Thursday, June 13, 2024

Talk time with T: Breakdown in Yokum

Over 200 students and faculty sat with disappointment and hurt in their faces last Friday. Yokum Hall was filled with emotions and students desperate for answers as to how something like this could happen.
A racist and threating Snapchat post from a student at Plattsburgh State surfaced on Feb. 14 that sent the student body into uproar.

Gathered into one lecture hall, the student body stared down administration for answers pertaining to the student’s future on campus. Many students expressed how they felt about the post and said they don’t feel safe on campus. “You guys [administration] are not going to do anything until you see someone dead in front of the ACC,”PSUC student Emmanuel Rodriguez, said.

A list of demands was soon written up and read to administration. The student body demanded for the expulsion of the student who posted the Snapchat, as well as her partner who is seen in the post with her. Another incident occurred two years back and many students believe the administration does not do enough when it comes to situations like this.

If demands were not met, students planned to peacefully protest, refused to purchase food from dining halls, blocked vehicles from driving down Rugar Street and refused to attend courses.

There are no protocols in place for students who exhibit signs of a hate crime. Though a hate crime is defined as a crime motivated by racial, sexual, or other prejudice, typically one involving violence, the District Attorney said that he didn’t anticipate any hate crime charges to be filed against the student. Does Plattsburgh State actually take minorities lives seriously? It has yet to be proven.

“She threatened to lynch all of us,” said Malika James-Vassell, Student Association senate, “and for them not to take it as a hate crime is disappointing and disgusting.”

There are rumors circulating about what happened to the student and what university police have done for the student in the days leading up to and during the protests. Many are claiming the student got a police escort to class and her dorm room and movement into another dorm room for her safety. She was also reported by an RA in her former residence hall, that she was outside of the meeting in Yokum, however, was not allowed in due to authorities fearing for her safety. If this is all true, it is yet another disappointment and example of where priorities lie at PSUC.

While students ranted and expressed their concerns, the administration looked at them like they didn’t know what to say. So, they didn’t say anything.

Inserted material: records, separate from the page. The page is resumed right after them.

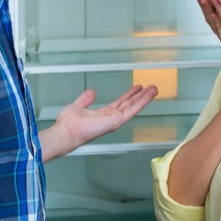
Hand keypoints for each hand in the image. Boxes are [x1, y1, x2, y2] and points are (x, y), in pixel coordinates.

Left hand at [39, 85, 157, 160]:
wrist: (66, 132)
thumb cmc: (68, 125)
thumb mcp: (77, 106)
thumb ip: (85, 99)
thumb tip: (91, 92)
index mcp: (102, 115)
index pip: (119, 103)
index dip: (129, 95)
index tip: (136, 89)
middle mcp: (110, 118)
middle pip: (129, 105)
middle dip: (140, 96)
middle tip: (150, 88)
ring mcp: (115, 120)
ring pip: (133, 107)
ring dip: (145, 98)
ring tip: (154, 89)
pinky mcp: (117, 121)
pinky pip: (132, 110)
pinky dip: (142, 102)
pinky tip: (148, 96)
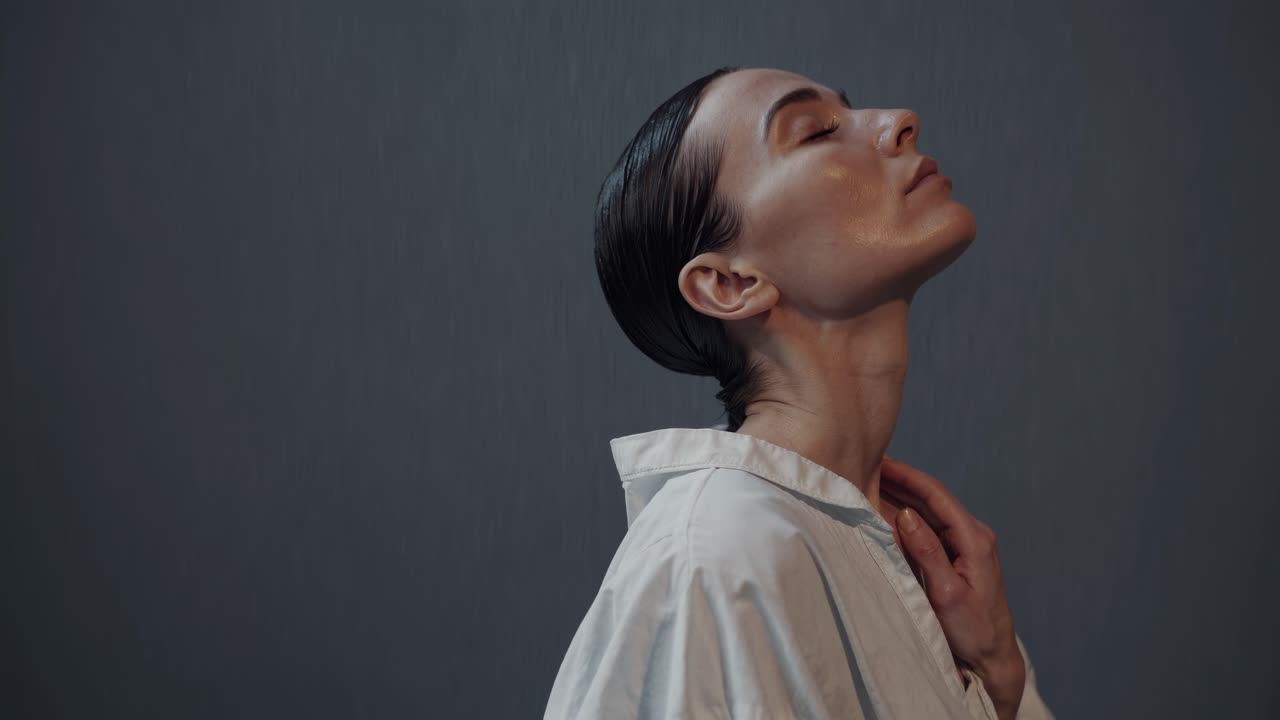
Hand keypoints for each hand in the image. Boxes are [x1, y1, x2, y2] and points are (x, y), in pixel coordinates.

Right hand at [880, 455, 1025, 719]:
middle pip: (932, 498)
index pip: (936, 496)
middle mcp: (973, 535)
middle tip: (869, 464)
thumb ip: (927, 551)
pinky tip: (889, 508)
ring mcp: (967, 545)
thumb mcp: (946, 593)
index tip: (881, 460)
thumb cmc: (972, 630)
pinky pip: (931, 527)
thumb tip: (906, 514)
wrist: (992, 656)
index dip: (907, 476)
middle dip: (901, 480)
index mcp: (974, 539)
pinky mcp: (960, 556)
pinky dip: (909, 514)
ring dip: (903, 495)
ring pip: (930, 511)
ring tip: (873, 479)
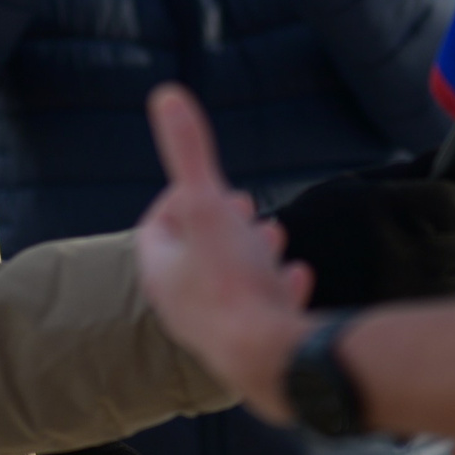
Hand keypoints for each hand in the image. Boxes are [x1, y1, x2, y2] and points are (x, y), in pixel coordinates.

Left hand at [135, 84, 312, 423]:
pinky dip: (279, 288)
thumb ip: (189, 152)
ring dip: (250, 256)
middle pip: (194, 256)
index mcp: (162, 274)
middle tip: (241, 206)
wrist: (272, 359)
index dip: (178, 198)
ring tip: (272, 237)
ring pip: (229, 284)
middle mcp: (183, 306)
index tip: (204, 182)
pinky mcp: (254, 348)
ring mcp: (219, 331)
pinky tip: (297, 276)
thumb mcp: (208, 206)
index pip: (156, 229)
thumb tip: (165, 95)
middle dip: (219, 225)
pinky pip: (263, 312)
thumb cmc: (232, 283)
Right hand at [274, 161, 454, 308]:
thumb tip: (452, 160)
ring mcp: (403, 288)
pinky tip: (435, 281)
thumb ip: (408, 174)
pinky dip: (454, 291)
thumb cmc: (320, 224)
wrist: (275, 280)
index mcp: (385, 207)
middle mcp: (397, 249)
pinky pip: (454, 304)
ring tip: (445, 256)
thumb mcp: (356, 188)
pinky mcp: (405, 318)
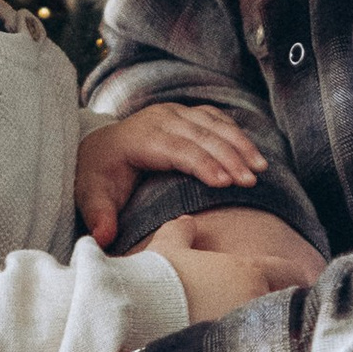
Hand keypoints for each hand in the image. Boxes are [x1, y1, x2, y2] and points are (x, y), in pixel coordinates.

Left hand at [75, 101, 264, 247]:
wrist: (100, 150)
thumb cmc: (100, 178)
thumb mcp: (91, 197)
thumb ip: (98, 216)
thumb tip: (102, 238)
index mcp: (138, 137)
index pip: (176, 148)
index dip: (201, 163)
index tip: (225, 183)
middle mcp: (159, 118)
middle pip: (200, 135)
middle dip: (228, 157)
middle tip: (251, 181)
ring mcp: (175, 113)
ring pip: (213, 124)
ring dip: (239, 144)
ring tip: (260, 168)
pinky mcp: (186, 114)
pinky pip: (216, 119)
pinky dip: (237, 134)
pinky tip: (253, 153)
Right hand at [144, 206, 320, 322]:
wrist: (139, 311)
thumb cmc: (158, 276)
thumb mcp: (168, 246)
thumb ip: (182, 232)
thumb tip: (187, 223)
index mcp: (248, 272)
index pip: (290, 271)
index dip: (295, 275)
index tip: (298, 281)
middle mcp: (254, 300)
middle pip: (282, 303)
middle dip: (277, 305)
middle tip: (271, 310)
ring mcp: (244, 330)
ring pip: (267, 330)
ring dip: (262, 330)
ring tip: (252, 337)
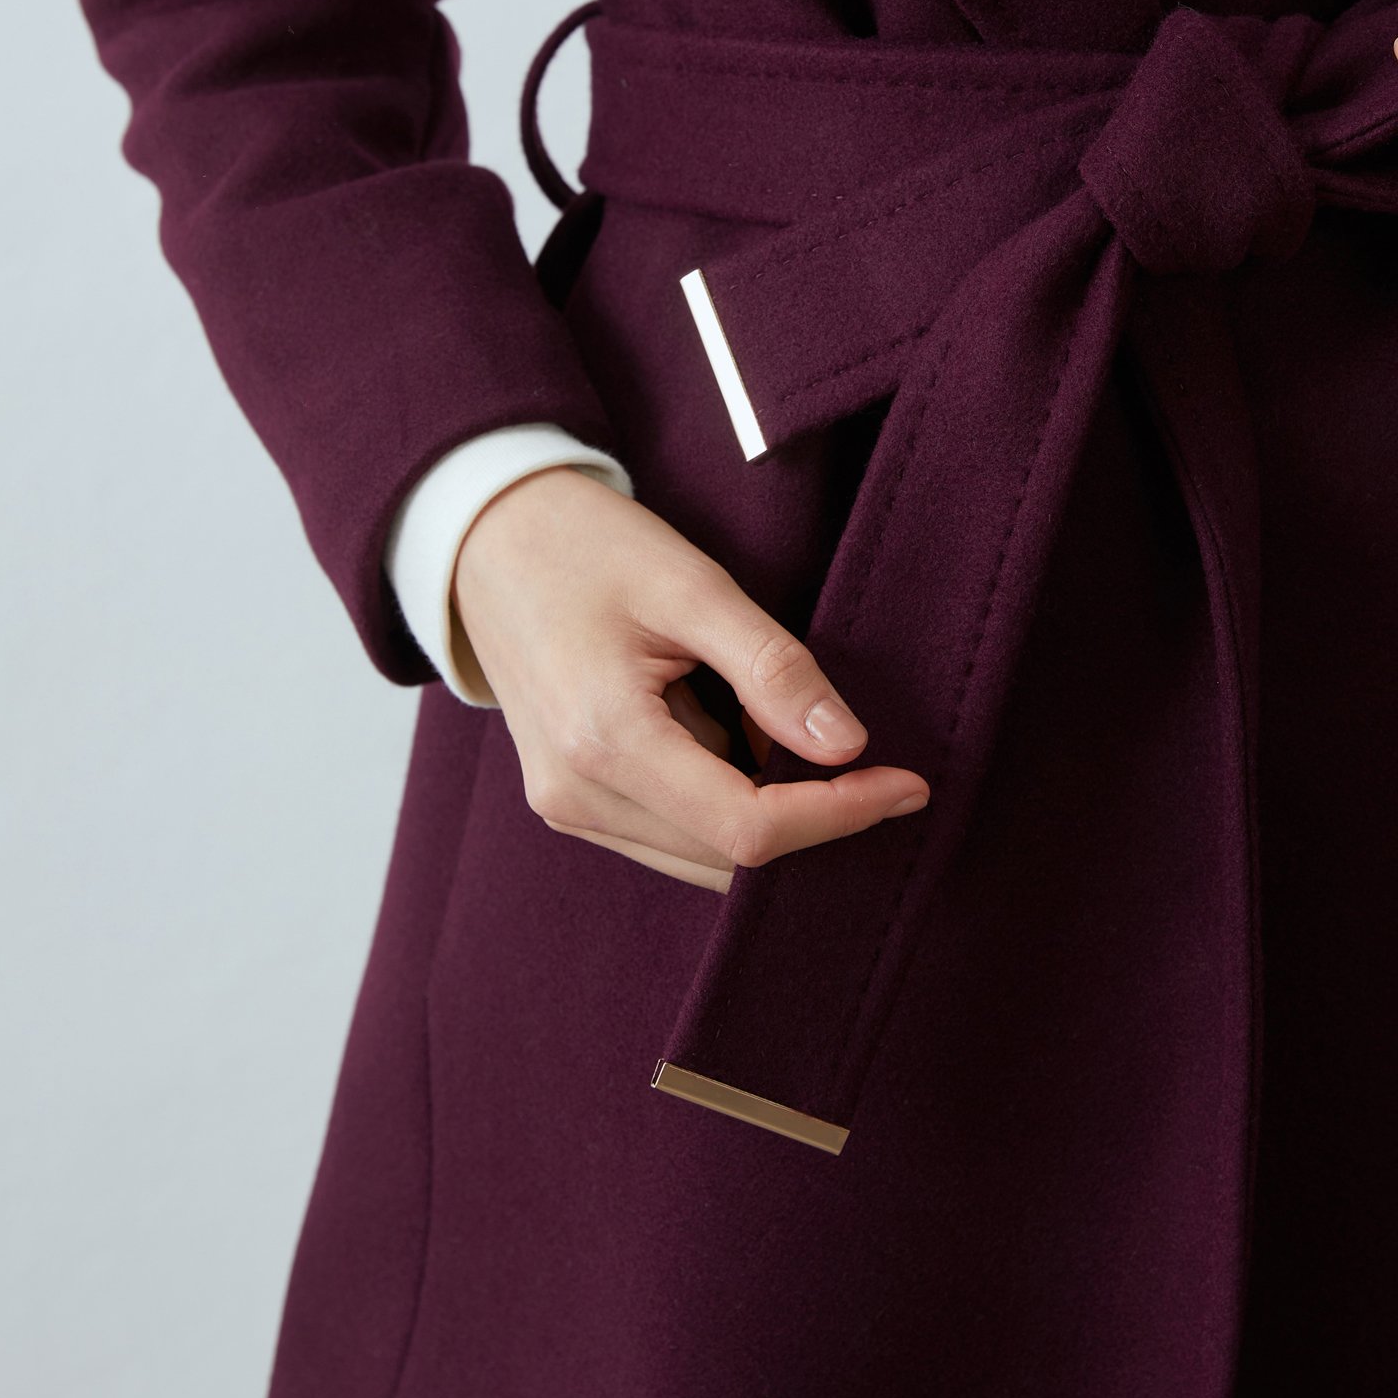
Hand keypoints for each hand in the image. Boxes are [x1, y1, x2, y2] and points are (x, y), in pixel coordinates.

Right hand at [452, 465, 929, 891]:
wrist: (489, 538)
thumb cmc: (588, 546)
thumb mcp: (691, 585)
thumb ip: (771, 667)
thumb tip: (849, 745)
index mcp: (605, 742)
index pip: (749, 830)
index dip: (840, 815)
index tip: (908, 783)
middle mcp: (579, 797)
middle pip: (730, 859)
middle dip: (811, 817)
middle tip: (864, 751)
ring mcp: (569, 807)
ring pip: (704, 858)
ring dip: (768, 813)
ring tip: (787, 726)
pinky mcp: (572, 800)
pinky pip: (672, 835)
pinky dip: (726, 805)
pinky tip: (742, 739)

Two hours of their lives down the drain for administration to tell the student body that there’s a process the student has to go through before any decisions can be made.

Students then protested around campus to get their point across of demanding the change of the conduct code, as well as the expulsion of the student under heat. Administration then vowed to stay in the equal opportunity program office until a revised draft was written for the student conduct.

Around 10 p.m., the student association then demanded the code of conduct be amended and the student be expelled by Feb. 20, and if the demands were not met, they would take further action. The next day, a draft was given to students during a 10 a.m. meeting and students then prepared for another protest at noon.

Streets were blocked off for students as they marched to the District Attorney’s office in downtown Plattsburgh. They then marched to President Ettling’s house demanding he step down. Startled and looking defeated, the president announced that he will be at the 5 p.m. meeting later that day.

“There should be an administration detox,” Vassell said.

The student body has no confidence in the leaders of the school. No actions to change the code of conduct had been placed since the last incident. As of right now, the student body has not been given a definite answer as to what happened to the student other than the fact that she is no longer a student as well as what will happen in regards to the president stepping down.

“Actions have been made today,” EOP director, Kyla Relaford, said, referring to the student. A faculty meeting was held to discuss a vote of no confidence in the administration. Students want all rumors to be cleared up, and they want answers. They are drained emotionally. Once faculty knows what the future holds for PSUC, the student body would like to be informed. PSUC, it is time to tell the truth and take any heat that comes your way.